Calculating your volume is straightforward once you know the Cone Volume formula and what each input means. This guide explains the method in plain language, walks through a manual calculation, and gives worked examples you can follow — then you can do it instantly with the Cone Volume Calculator.
What is Cone Volume?
The Cone Volume calculation tells you your volume from a few simple inputs. The figure you are solving for here is the volume.
The Cone Volume formula
The core formula is:
Volume = 1 ÷ 3 × 3.141592653589793 × Base radius ^ 2 × Height
Here is what each input means:
- Base radius — a value measured in units. Example: 3 units.
- Height — a value measured in units. Example: 9 units.
How to calculate it step by step
- Write down the base radius (for example, 3 units).
- Write down the height (for example, 9 units).
- Apply the formula above to get your volume.

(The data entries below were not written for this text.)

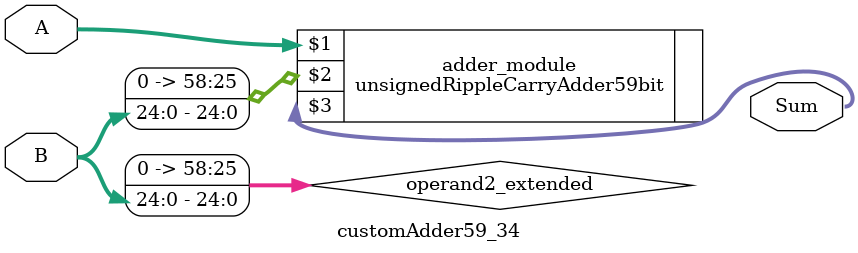
<source format=v>
module customAdder59_34(
                        input [58 : 0] A,
                        input [24 : 0] B,
                        
                        output [59 : 0] Sum
                );

        wire [58 : 0] operand2_extended;
        
        assign operand2_extended =  {34'b0, B};
        
        unsignedRippleCarryAdder59bit adder_module(
            A,
            operand2_extended,
            Sum
        );
        
        endmodule
        
</source>
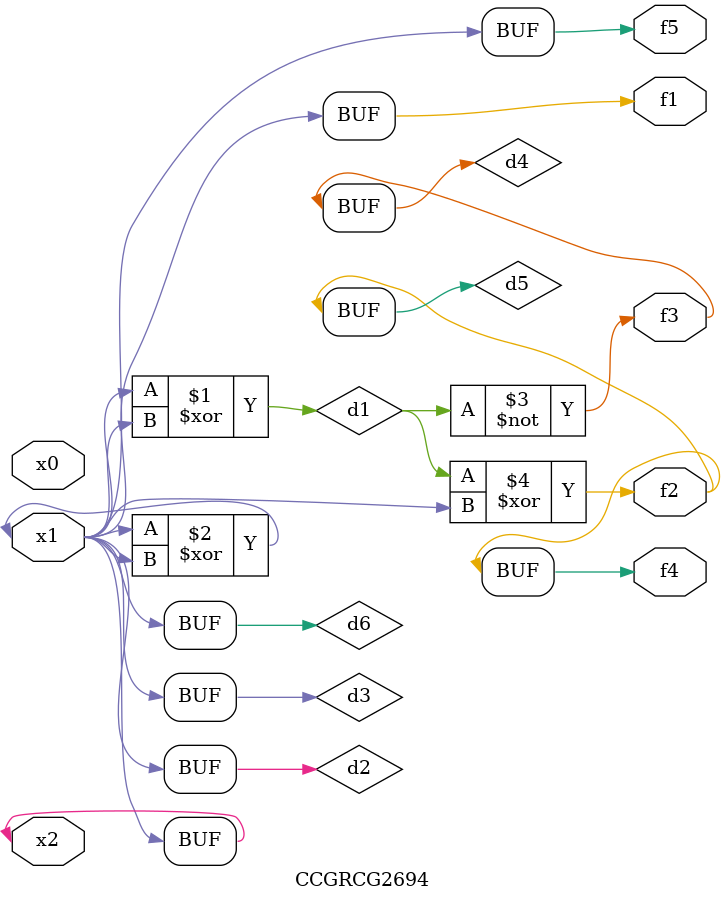
<source format=v>
module CCGRCG2694(
	input x0, x1, x2,
	output f1, f2, f3, f4, f5
);

	wire d1, d2, d3, d4, d5, d6;

	xor (d1, x1, x2);
	buf (d2, x1, x2);
	xor (d3, x1, x2);
	nor (d4, d1);
	xor (d5, d1, d2);
	buf (d6, d2, d3);
	assign f1 = d6;
	assign f2 = d5;
	assign f3 = d4;
	assign f4 = d5;
	assign f5 = d6;
endmodule

</source>
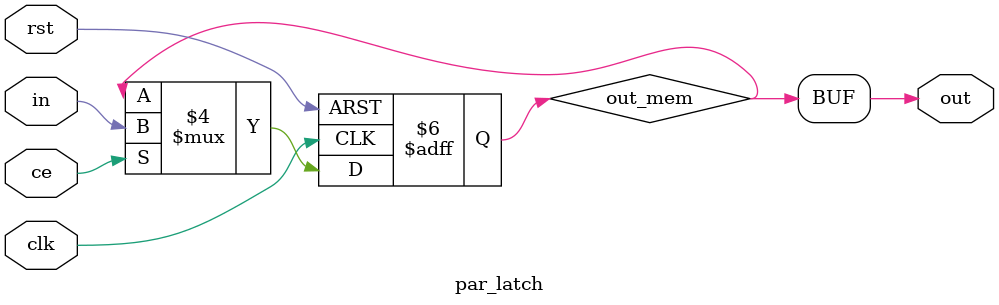
<source format=v>
`timescale 1ns / 1ps
module par_latch #(
		parameter WIDTH = 1
	)(
		input 						ce,
		input 						rst,
		input 						clk,
		input  [WIDTH - 1:0] 	in,
		output [WIDTH - 1:0] 	out
    );
	reg [WIDTH - 1:0] out_mem = 0;
	assign out = out_mem;
	
	always@(posedge clk or posedge rst)
	begin
		if(rst)	out_mem <= 0;
		else
			if(ce)	out_mem <= in;
			else	out_mem <= out_mem;
	end
endmodule

</source>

- Double-check the result with the Cone Volume Calculator.
Worked examples
Example 1
| Input / Output | Value |
|---|---|
| Base radius | 3 units |
| Height | 9 units |
| Volume | 84.8230 |
| Slant height | 9.4868 |
| Total surface area | 117.6856 |
With base radius of 3 units and height of 9 units, the volume works out to 84.8230.
Example 2
With base radius of 6 units and height of 9 units, the volume works out to 339.2920.
| Result | Value |
|---|---|
| Volume | 339.2920 |
| Slant height | 10.8167 |
| Total surface area | 316.9865 |
Example 3
With base radius of 1.5 units and height of 9 units, the volume works out to 21.2058.
| Result | Value |
|---|---|
| Volume | 21.2058 |
| Slant height | 9.1241 |
| Total surface area | 50.0651 |
Tips for an accurate result
- Keep your units consistent — mixing, say, months with years or grams with kilograms is the most common source of error.
- Round only at the very end. Rounding inputs early can shift the final answer noticeably.
- Re-run the numbers whenever an input changes, rather than estimating from an old result.
Prefer not to do the maths by hand? — the Cone Volume Calculator does it instantly, for free, with the formula and a worked example built in.